***** Text for analysis *****
Question

Rewrite the expression as a multiple of a sum of two numbers with no common factor 15+24 _____

Answer 1

To rewrite the expression as a multiple of a sum of two numbers with no common factor, find the prime factorizations of the given numbers and then multiply them together which brings the result as 39.

Step-by-step explanation:

To rewrite the expression as a multiple of a sum of two numbers with no common factor, we need to find two numbers that have no common factors and multiply them together. Let's find the prime factorizations of 15 and 24:

• 15: 3 × 5
• 24: 2 × 2 × 2 × 3

Now we can rewrite the expression as:

15 + 24 = (3 × 5) + (2 × 2 × 2 × 3) = 3 × (5 + 8) = 3 × 13 = 39

So, 15 + 24 can be written as a multiple of 3 × 13, which is 39.

Answer 2

To rewrite the expression as a multiple of a sum of two numbers with no common factor, we're supposed to find the greatest common factor between the terms and factor it out. We can see that both 15 and 24 are divisible by 3. So let's factor the 3 out. Since the 3 goes into 15 five times and into 24 eight times, the expression can be rewritten like this.

15 + 24 = 3(5 + 8)
***** Data excerpts *****
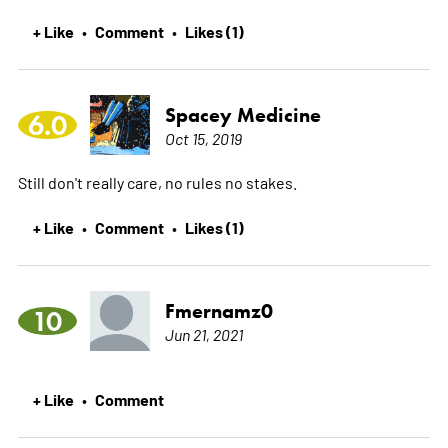
+ Like
Comment
Likes (1)
•
•
Spacey Medicine
6.0
Oct 15, 2019
Still don't really care, no rules no stakes.
+ Like
Comment
Likes (1)
•
•
Fmernamz0
10
Jun 21, 2021
+ Like
Comment
•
*****
Job 1 |
Using the factoring thread, answer these:
(a) What prime factorization of 24 does Answer 1 give?
(b) What number does Answer 2 factor out of both terms?
(c) According to Answer 2, how many times does 3 go into 24?
Job 2 | Put the lines of the record that follows the factoring thread into a numbered list, with blank lines left out. Leave the picture out of your answer.

Answer space 1 |
(a) 2 × 2 × 2 × 3
(b) 3
(c) Eight times

Answer space 2 |
1. + Like
2. Comment
3. Likes (1)
4. •
5. •
6. Spacey Medicine
7. 6.0
8. Oct 15, 2019
9. Still don't really care, no rules no stakes.
10. + Like
11. Comment
12. Likes (1)
13. •
14. •
15. Fmernamz0
16. 10
17. Jun 21, 2021
18. + Like
19. Comment
20. •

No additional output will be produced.